**Work instruction:**
Format the text lines from every item below as a single numbered list, omitting blank lines. Do not include the pictures.

**Information shown:**

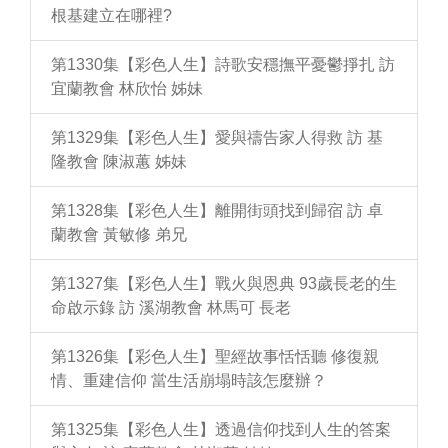
根基建立在哪裡?
第1330集【彩色人生】詩歌安穩撫平憂鬱掙扎 訪
宜蘭教會 林欣怡 姊妹
第1329集【彩色人生】愛與禱告家人得救 訪 基
隆教會 陳淑蕙 姊妹
第1328集【彩色人生】離開街頭找到歸宿 訪 卓
蘭教會 黃敏修 弟兄
第1327集【彩色人生】戰火與恩典 93歲長老的生
命啟示錄 訪 溪湖教會 林馬可 長老
第1326集【彩色人生】聖經故事恬恬聽 修復親
情、重建信仰 當生活崩塌時該怎麼辦？
第1325集【彩色人生】透過信仰找到人生的答案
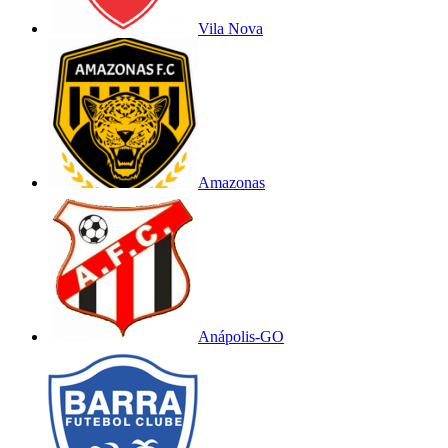
Vila Nova
Amazonas
Anápolis-GO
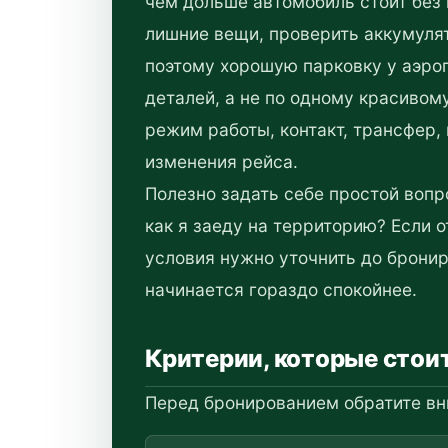
чем дольше автомобиль стоит без 
лишние вещи, проверить аккумулят
поэтому хорошую парковку у аэро
деталей, а не по одному красивом
режим работы, контакт, трансфер,
изменения рейса.
Полезно задать себе простой вопро
как я заеду на территорию? Если 
условия нужно уточнить до бронир
начинается гораздо спокойнее.
Критерии, которые стои
Перед бронированием обратите вн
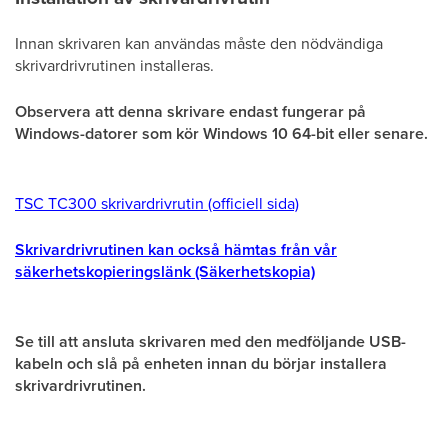
Innan skrivaren kan användas måste den nödvändiga
skrivardrivrutinen installeras.
Observera att denna skrivare endast fungerar på
Windows-datorer som kör Windows 10 64-bit eller senare.
TSC TC300 skrivardrivrutin (officiell sida)
Skrivardrivrutinen kan också hämtas från vår
säkerhetskopieringslänk (Säkerhetskopia)
Se till att ansluta skrivaren med den medföljande USB-
kabeln och slå på enheten innan du börjar installera
skrivardrivrutinen.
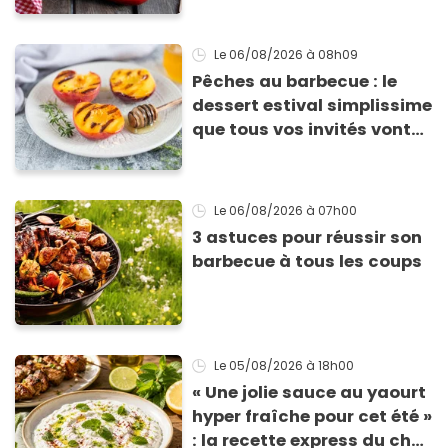
Le 06/08/2026
à 08h09
Pêches au barbecue : le
dessert estival simplissime
que tous vos invités vont
vous réclamer
Le 06/08/2026
à 07h00
3 astuces pour réussir son
barbecue à tous les coups
Le 05/08/2026
à 18h00
« Une jolie sauce au yaourt
hyper fraîche pour cet été »
: la recette express du chef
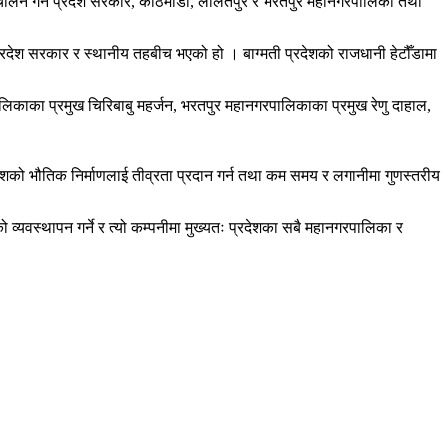
सञ्चालन गर्न प्रदेश सरकार, काठमाडौँ, ललितपुर र भरतपुर महानगरपालिका तथा
्रदेश सरकार र स्थानीय तहबीच भएको हो । बाग्मती प्रदेशको राजधानी हेटौँडामा
ालिकाका प्रमुख चिरिबाबु महर्जन, भरतपुर महानगरपालिकाका प्रमुख रेणु दाहाल,
्रदेशको भौतिक निर्माणलाई तीव्रता प्रदान गर्न तथा कम समय र लगानीमा गुणस्तरीय
्यवस्थापन गर्ने र त्यो कम्पनीमा मुख्यतः प्रदेशका सबै महानगरपालिका र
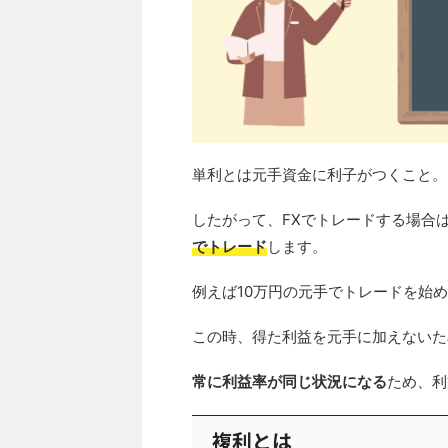
単利とは元手資金に利子がつくこと。
したがって、FXでトレードする場合
でトレード
します。
例えば10万円の元手でトレードを始
この時、得た利益を元手に加えないた
常に利益率が同じ状況になる
ため、利
複利とは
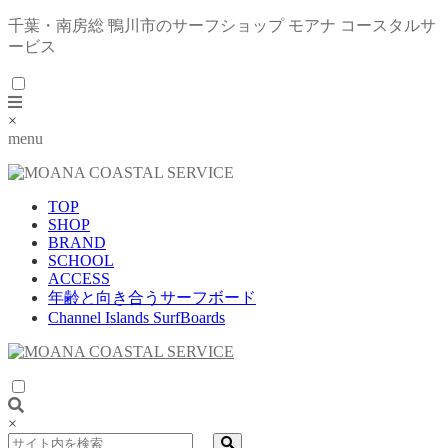
千葉・南房総 鴨川市のサーフショップ モアナ コースタルサ
ービス
×
menu
TOP
SHOP
BRAND
SCHOOL
ACCESS
年齢と向き合うサーフボード
Channel Islands SurfBoards
×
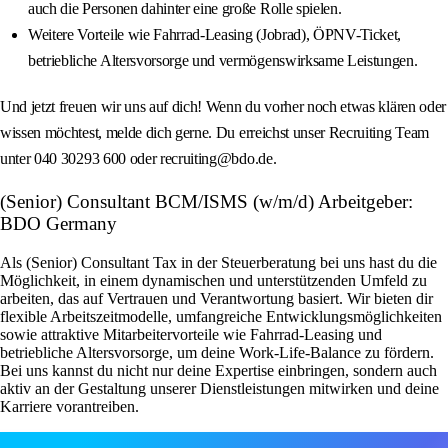
auch die Personen dahinter eine große Rolle spielen.
Weitere Vorteile wie Fahrrad-Leasing (Jobrad), ÖPNV-Ticket,
betriebliche Altersvorsorge und vermögenswirksame Leistungen.
Und jetzt freuen wir uns auf dich! Wenn du vorher noch etwas klären oder
wissen möchtest, melde dich gerne. Du erreichst unser Recruiting Team
unter 040 30293 600 oder recruiting@bdo.de.
(Senior) Consultant BCM/ISMS (w/m/d) Arbeitgeber:
BDO Germany
Als (Senior) Consultant Tax in der Steuerberatung bei uns hast du die
Möglichkeit, in einem dynamischen und unterstützenden Umfeld zu
arbeiten, das auf Vertrauen und Verantwortung basiert. Wir bieten dir
flexible Arbeitszeitmodelle, umfangreiche Entwicklungsmöglichkeiten
sowie attraktive Mitarbeitervorteile wie Fahrrad-Leasing und
betriebliche Altersvorsorge, um deine Work-Life-Balance zu fördern.
Bei uns kannst du nicht nur deine Expertise einbringen, sondern auch
aktiv an der Gestaltung unserer Dienstleistungen mitwirken und deine
Karriere vorantreiben.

**Solution to the problem:**
1. 根基建立在哪裡?
2. 第1330集【彩色人生】詩歌安穩撫平憂鬱掙扎 訪
3. 宜蘭教會 林欣怡 姊妹
4. 第1329集【彩色人生】愛與禱告家人得救 訪 基
5. 隆教會 陳淑蕙 姊妹
6. 第1328集【彩色人生】離開街頭找到歸宿 訪 卓
7. 蘭教會 黃敏修 弟兄
8. 第1327集【彩色人生】戰火與恩典 93歲長老的生
9. 命啟示錄 訪 溪湖教會 林馬可 長老
10. 第1326集【彩色人生】聖經故事恬恬聽 修復親
11. 情、重建信仰 當生活崩塌時該怎麼辦？
12. 第1325集【彩色人生】透過信仰找到人生的答案
13. Vila Nova
14. Amazonas
15. Anápolis-GO
16. чем дольше автомобиль стоит без 
17. лишние вещи, проверить аккумулят
18. поэтому хорошую парковку у аэро
19. деталей, а не по одному красивом
20. режим работы, контакт, трансфер,
21. изменения рейса.
22. Полезно задать себе простой вопро
23. как я заеду на территорию? Если 
24. условия нужно уточнить до бронир
25. начинается гораздо спокойнее.
26. Критерии, которые стои
27. Перед бронированием обратите вн
28. Innan skrivaren kan användas måste den nödvändiga
29. skrivardrivrutinen installeras.
30. Observera att denna skrivare endast fungerar på
31. Windows-datorer som kör Windows 10 64-bit eller senare.
32. TSC TC300 skrivardrivrutin (officiell sida)
33. Skrivardrivrutinen kan också hämtas från vår
34. säkerhetskopieringslänk (Säkerhetskopia)
35. Se till att ansluta skrivaren med den medföljande USB-
36. kabeln och slå på enheten innan du börjar installera
37. skrivardrivrutinen.
38. Le 06/08/2026
39. à 08h09
40. Pêches au barbecue : le
41. dessert estival simplissime
42. que tous vos invités vont
43. vous réclamer
44. Le 06/08/2026
45. à 07h00
46. 3 astuces pour réussir son
47. barbecue à tous les coups
48. Le 05/08/2026
49. à 18h00
50. « Une jolie sauce au yaourt
51. hyper fraîche pour cet été »
52. : la recette express du chef
53. सञ्चालन गर्न प्रदेश सरकार, काठमाडौँ, ललितपुर र भरतपुर महानगरपालिका तथा
54. ्रदेश सरकार र स्थानीय तहबीच भएको हो । बाग्मती प्रदेशको राजधानी हेटौँडामा
55. ालिकाका प्रमुख चिरिबाबु महर्जन, भरतपुर महानगरपालिकाका प्रमुख रेणु दाहाल,
56. ्रदेशको भौतिक निर्माणलाई तीव्रता प्रदान गर्न तथा कम समय र लगानीमा गुणस्तरीय
57. ्यवस्थापन गर्ने र त्यो कम्पनीमा मुख्यतः प्रदेशका सबै महानगरपालिका र
58. 単利とは元手資金に利子がつくこと。
59. したがって、FXでトレードする場合
60. でトレード
61. します。
62. 例えば10万円の元手でトレードを始
63. この時、得た利益を元手に加えないた
64. 常に利益率が同じ状況になる
65. ため、利
66. 複利とは
67. 千葉・南房総 鴨川市のサーフショップ モアナ コースタルサ
68. ービス
69. ×
70. menu
71. TOP
72. SHOP
73. BRAND
74. SCHOOL
75. ACCESS
76. 年齢と向き合うサーフボード
77. Channel Islands SurfBoards
78. ×
79. auch die Personen dahinter eine große Rolle spielen.
80. Weitere Vorteile wie Fahrrad-Leasing (Jobrad), ÖPNV-Ticket,
81. betriebliche Altersvorsorge und vermögenswirksame Leistungen.
82. Und jetzt freuen wir uns auf dich! Wenn du vorher noch etwas klären oder
83. wissen möchtest, melde dich gerne. Du erreichst unser Recruiting Team
84. unter 040 30293 600 oder recruiting@bdo.de.
85. (Senior) Consultant BCM/ISMS (w/m/d) Arbeitgeber:
86. BDO Germany
87. Als (Senior) Consultant Tax in der Steuerberatung bei uns hast du die
88. Möglichkeit, in einem dynamischen und unterstützenden Umfeld zu
89. arbeiten, das auf Vertrauen und Verantwortung basiert. Wir bieten dir
90. flexible Arbeitszeitmodelle, umfangreiche Entwicklungsmöglichkeiten
91. sowie attraktive Mitarbeitervorteile wie Fahrrad-Leasing und
92. betriebliche Altersvorsorge, um deine Work-Life-Balance zu fördern.
93. Bei uns kannst du nicht nur deine Expertise einbringen, sondern auch
94. aktiv an der Gestaltung unserer Dienstleistungen mitwirken und deine
95. Karriere vorantreiben.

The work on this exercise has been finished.